ARC Responders and Disaster Recovery
Red Cross responders appear to be mentally resilient. Despite participating in an event that troubled the entirety of the country, responders appear to need fewer interventions to provide stability after 9/11.
Ignoring the self-reported publications by ARC, there are no formal research papers analyzing the social impacts of ARC’s disaster recovery aid for survivors. Without a comprehensive analysis of this subsection, a suggestion on how ARC can improve its recovery methods is inappropriate.

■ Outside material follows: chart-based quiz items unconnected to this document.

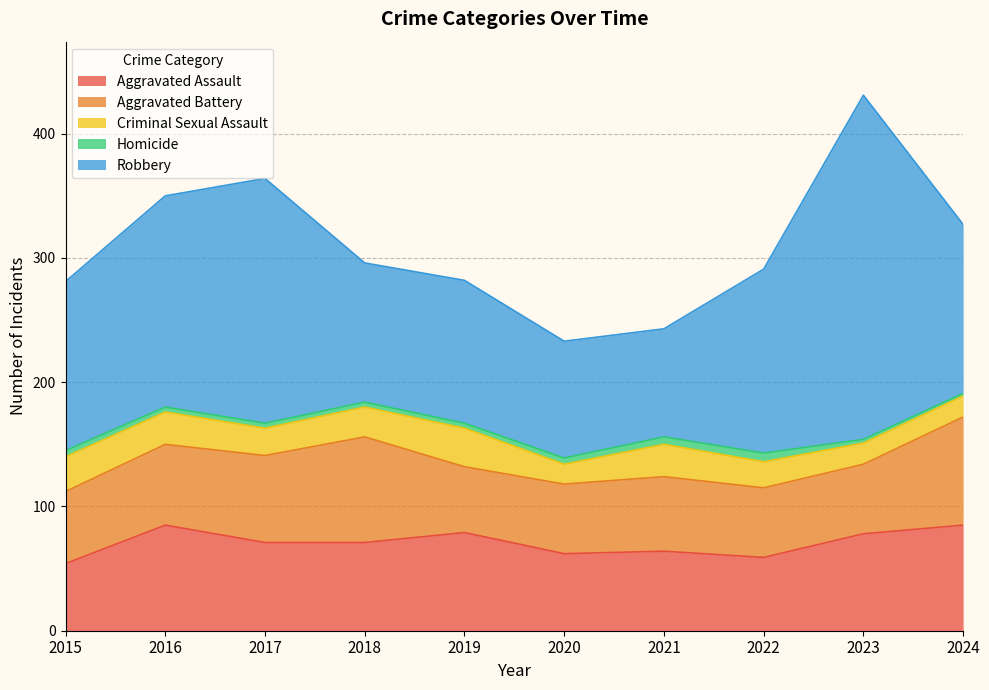

At 2021, list the series in order from smallest to largest.

Homicide, Criminal Sexual Assault, Aggravated Battery, Aggravated Assault, Robbery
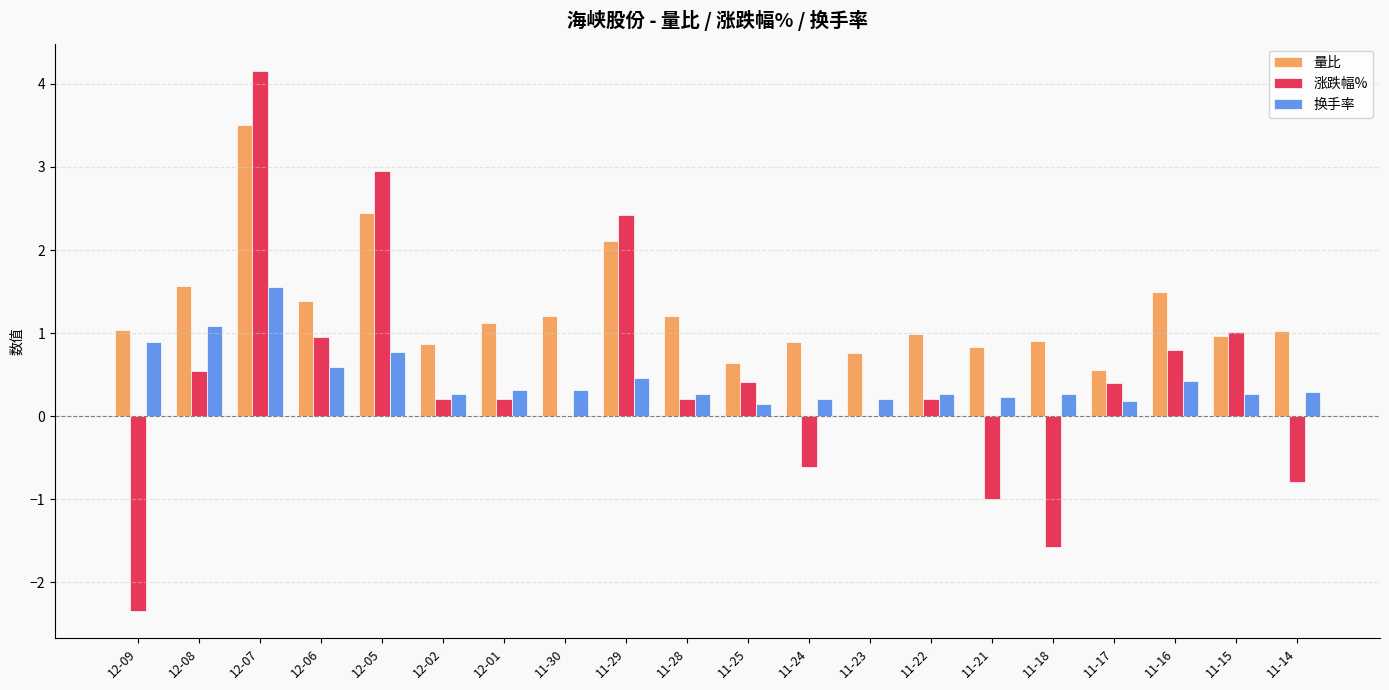

The 换手率 series shows 1.1 at 12-08. True or false?

True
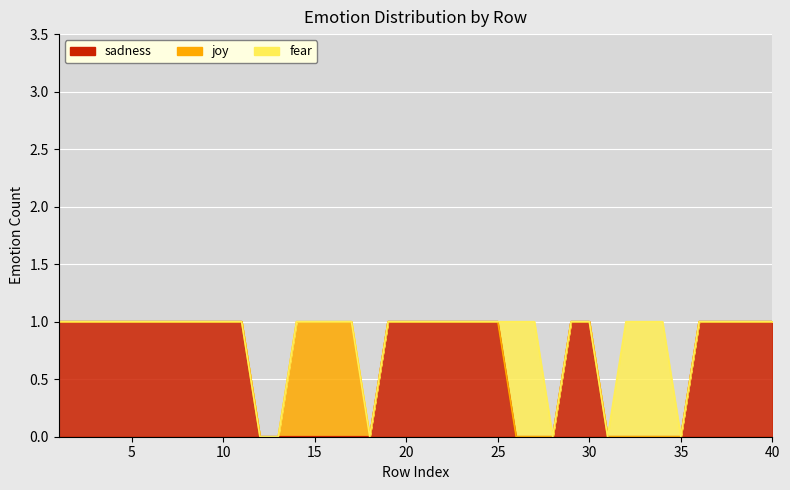

At which label is 대분류1_sadness closest to 0?

12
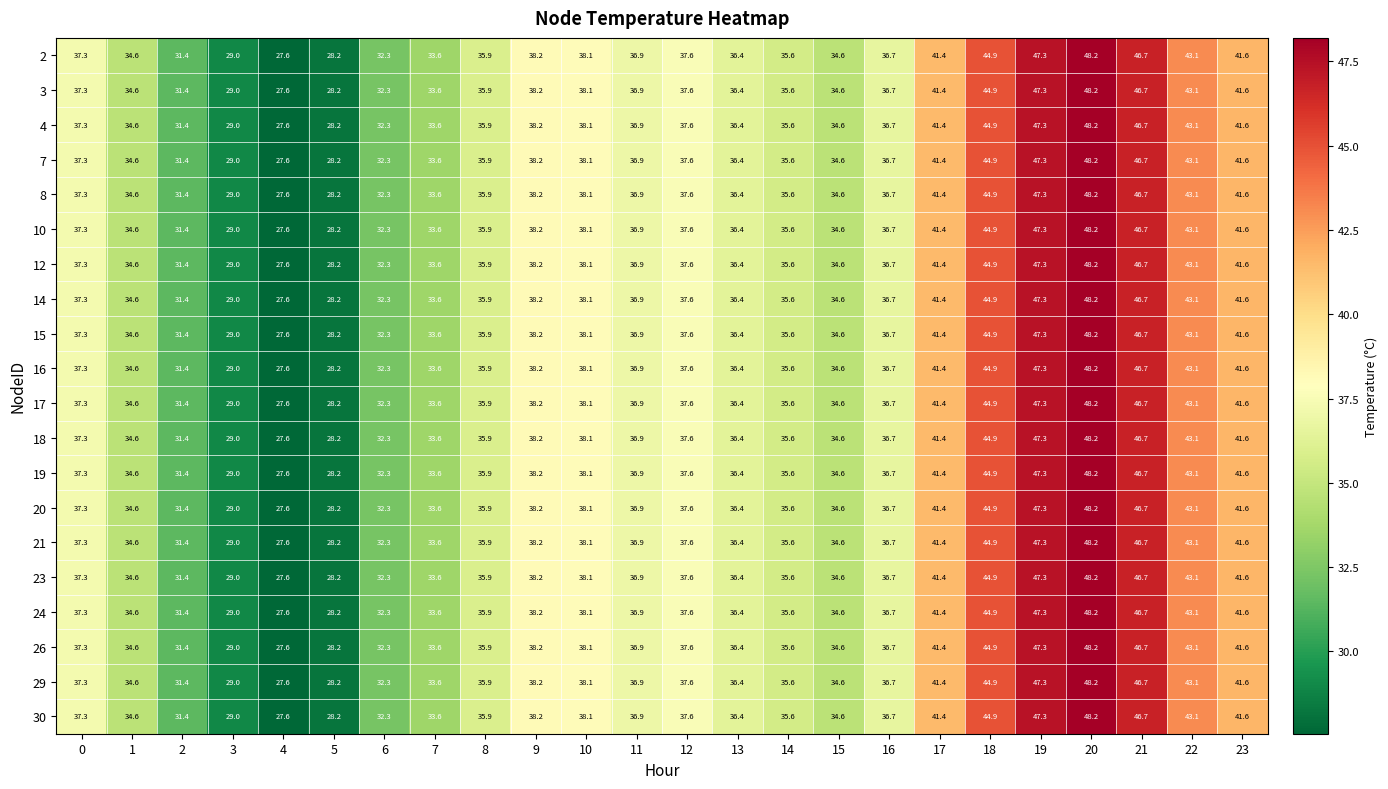

At which label is 10 closest to 37?

11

Lastly, it should be clarified that this paper does not ignore that disaster-oriented organizations are also at fault for not making disaster interventions more accessible to underprepared communities. Nor does it aim to claim that ARC is not an organization to be trusted with disaster-related emergencies. To reiterate the objective of this paper, the authors aim to first identify the social impacts of ARC’s disaster interventions and then pinpoint areas in which ARC can improve its efforts.
Conclusions
The purpose of the study was to survey and investigate the social impacts of ARC’s disaster interventions. “Social impacts” in this review were measured by the accessibility of ARC disaster intervention resources to especially vulnerable resources. This investigation revealed that the ARC generally attempts to confront the health needs of communities that are aided by it before, during, or after the disaster has occurred. However, this review identifies several gaps in their disaster interventions, such as lacking language options for disaster preparedness information and inconsistent public health knowledge across ARC shelter staff. Taken together, these results suggest that ARC is moving in the correct direction in reducing the harm disasters cause to communities.